What is the cash rate?

Banks use an exchange settlement mechanism through the RBA to net out transfers between customers at the end of each day.

The RBA sets the official cash rate, which determines the interest rate charged between banks for overnight loans in this system.

That becomes the benchmark for other interest rates because it impacts the borrowing costs for a bank.

Banks have other potential short term borrowing methods, including 30 day, 60 day, or 90 day bills, but the rates on these closely follow expected cash rate movements.

Any differential between the interest rates on those bills and the forecast cash rate would advantage one side of a transaction, and so competition incentivises banks to keep the two rates close.

There are a few key mechanisms through which interest rates impact the economy.

The most well-known is that higher interest rates raise repayment costs for mortgages and other borrowings, which reduce cash available to be spent.

A 50 basis point rise would cost a homeowner with a $500,000 mortgage about $166 more per month, according to the Commonwealth Bank’s calculator.

The second impact is that changing rates changes investment decisions.

Businesses will need to be more careful about borrowing to fund new equipment or expansions as rates go up.

It changes the calculations for financing projects.

That leads to lower investment spending.

With the potential for bigger interest bills, new buyers will also pay less for a new home, slowing growth in house prices, or even leading to the drops experienced in east coast cities in recent months.

Lower house prices make consumers feel less wealthy and reduce spending.

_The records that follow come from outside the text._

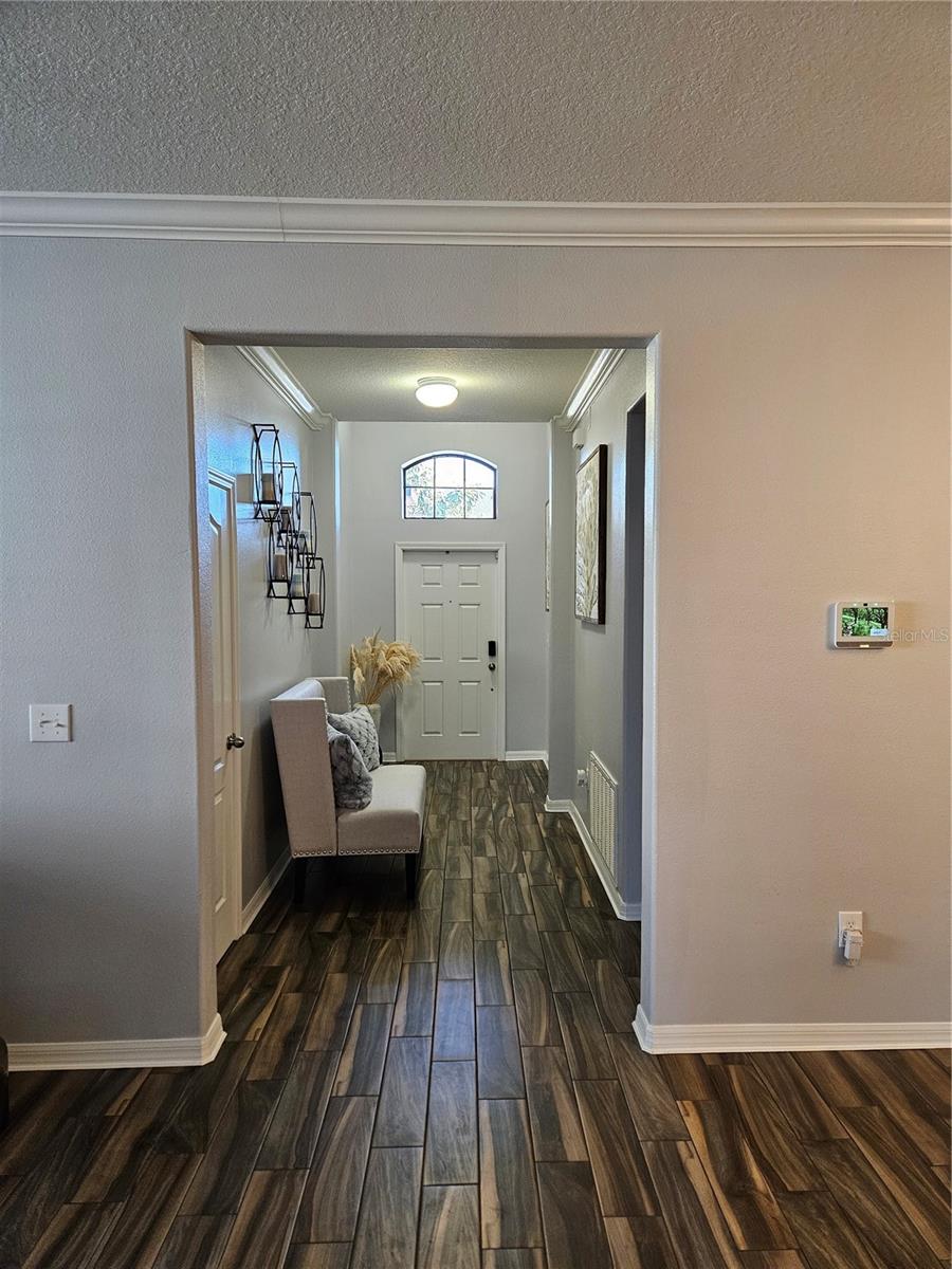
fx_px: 843
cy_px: 634
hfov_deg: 58.9
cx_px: 476
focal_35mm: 23
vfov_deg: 73.9
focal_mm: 5.4
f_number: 1.8
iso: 400
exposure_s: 1/120
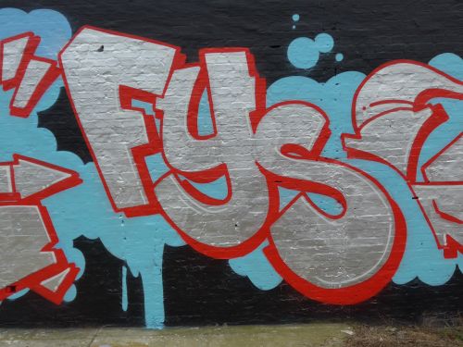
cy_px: 174
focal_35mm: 36
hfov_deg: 51.4
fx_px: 482
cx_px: 232
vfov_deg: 39.7
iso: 80
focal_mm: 7.5
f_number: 2.8
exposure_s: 1/250
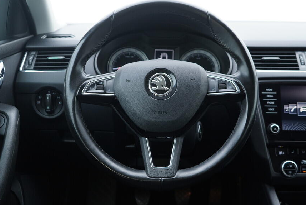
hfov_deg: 45.4
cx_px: 167
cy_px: 92
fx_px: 366
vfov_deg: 31.2
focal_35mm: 43
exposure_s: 1/40
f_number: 2.8
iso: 200
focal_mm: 24
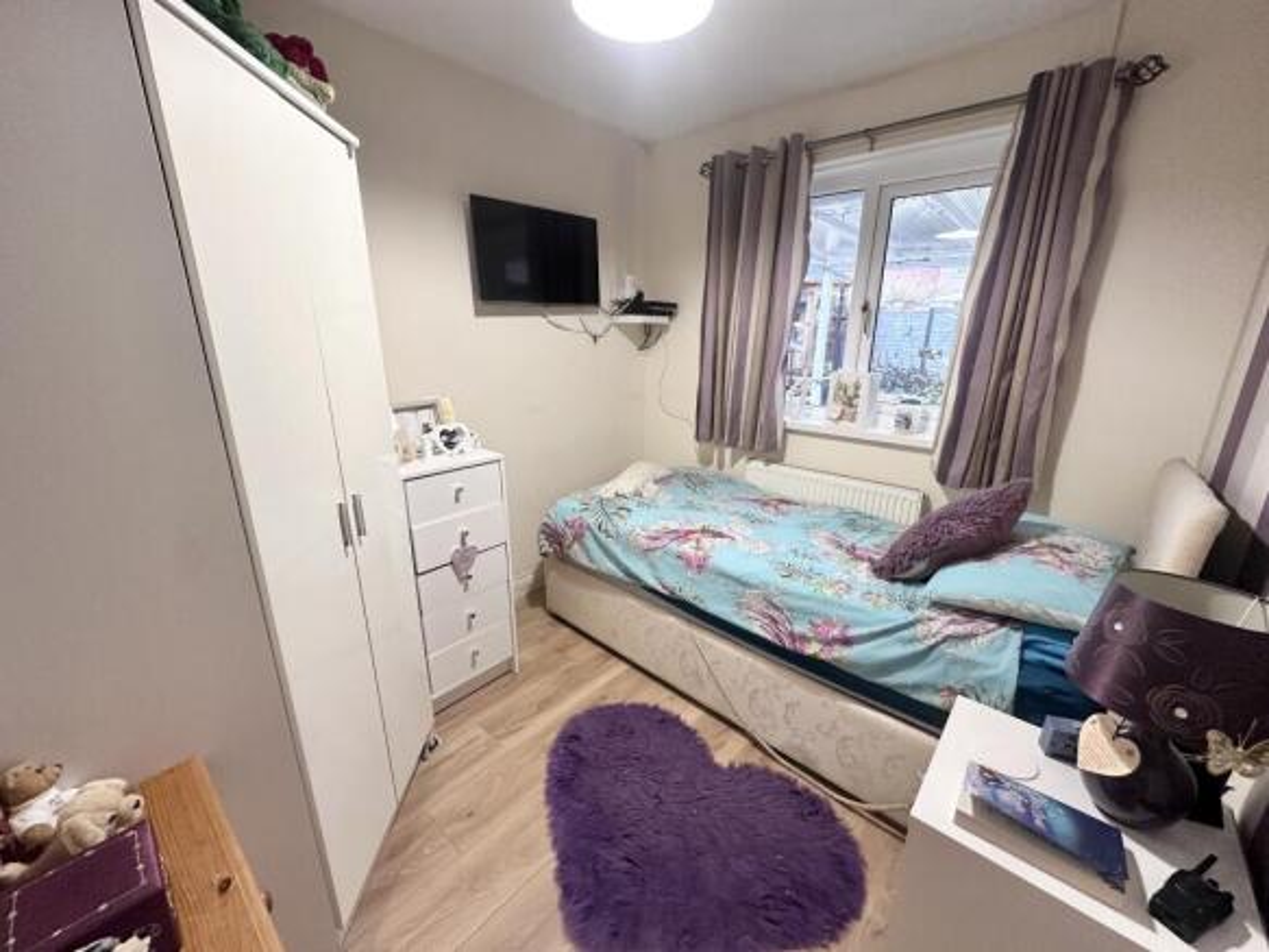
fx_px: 513
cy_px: 476
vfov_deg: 85.7
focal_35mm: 14
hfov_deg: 102.1
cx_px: 634
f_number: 2.2
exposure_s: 1/50
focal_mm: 2.22
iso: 200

Then there’s an international effect.

Investors will tend to move savings towards countries with higher interest rates, so a lift in the cash rate should generally create an inflow of investment into Australia.

That pushes up the exchange rate, making exports slightly less competitive and making imports cheaper.

This leads to a further reduction in spending in the local economy.

All of that, the RBA hopes, will help rebalance demand and supply to get inflation under control.